Short problem:
Could you pick up the macaroni pie recipe after "Cook the pasta, drain, and set aside." and write the steps that follow?
::: Text provided :::
Professor Helios is the most famous Firesculptor in the Emergents universe but the class of powers he possesses can extend to manipulation of almost anything. There are emergents who can sculpt steel, ice, or — in my case — pasta.


This is a recipe that I have recreated from idealized childhood memories of my grandmother’s macaroni pie. It was a dish she would make with leftover pasta, hamhocks from the butcher, and whatever vegetables she had laying around. It remains my favorite food of all time and I have spent a lot of time and energy trying to recreate it over the years. Perhaps the biggest obstacle was never having any leftover pasta.


1/3 pound pancetta sliced
1 sweet onion sliced thin
1 pound mushrooms sliced thin
Salt and pepper
Olive oil
1 1/2 pound of linguine cooked just short of al dente
32 oz container of ricotta cheese
6 whole eggs
2 lemons zested
1 3/4 cup of grated Parmesan cheese
1/2 cup panko bread crumbs

Time to Sculpt the Pasta:

Cook the pasta, drain, and set aside.
::: Records shown :::
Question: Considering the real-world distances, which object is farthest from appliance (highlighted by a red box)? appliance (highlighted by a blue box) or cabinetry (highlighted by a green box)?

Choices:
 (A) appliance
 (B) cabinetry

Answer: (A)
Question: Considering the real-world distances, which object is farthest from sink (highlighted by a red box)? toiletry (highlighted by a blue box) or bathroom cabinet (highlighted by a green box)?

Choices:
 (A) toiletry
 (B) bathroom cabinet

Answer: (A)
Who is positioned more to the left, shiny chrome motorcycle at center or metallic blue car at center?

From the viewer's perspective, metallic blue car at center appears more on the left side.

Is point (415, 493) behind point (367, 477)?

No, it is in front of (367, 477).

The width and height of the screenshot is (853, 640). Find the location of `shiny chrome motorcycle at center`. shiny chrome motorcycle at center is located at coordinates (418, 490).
:::
Final answer:
Crisp the pancetta in a pan and set aside. In same pan cook the onions with some salt and pepper until they are soft and set aside with pancetta. Finally, cook the mushrooms in some olive oil in the same pan. Toss all three ingredients together in a bowl and set aside.

Mix the ricotta cheese with six beaten eggs, 1 1/2 cups of Parmesan cheese, black pepper to taste, lemon zest and thyme. Mix in the onion, pancetta, and mushroom mixture and pasta.

Pour the whole mix into a oiled springform pan with tube insert. Mix remaining Parmesan cheese, breadcrumbs, 2 tbs olive oil, thyme, and black pepper and sprinkle over the top of the pie. Bake covered with foil in a 375 degree oven for 45 minutes. Uncover and bake for 15 more minutes until the breadcrumb topping turns brown and crispy.


Allow to cool for at least 20 minutes before removing from springform pan. Cut into wedges and serve with Non-Stop Tomato Sauce. Can be served warm or cold.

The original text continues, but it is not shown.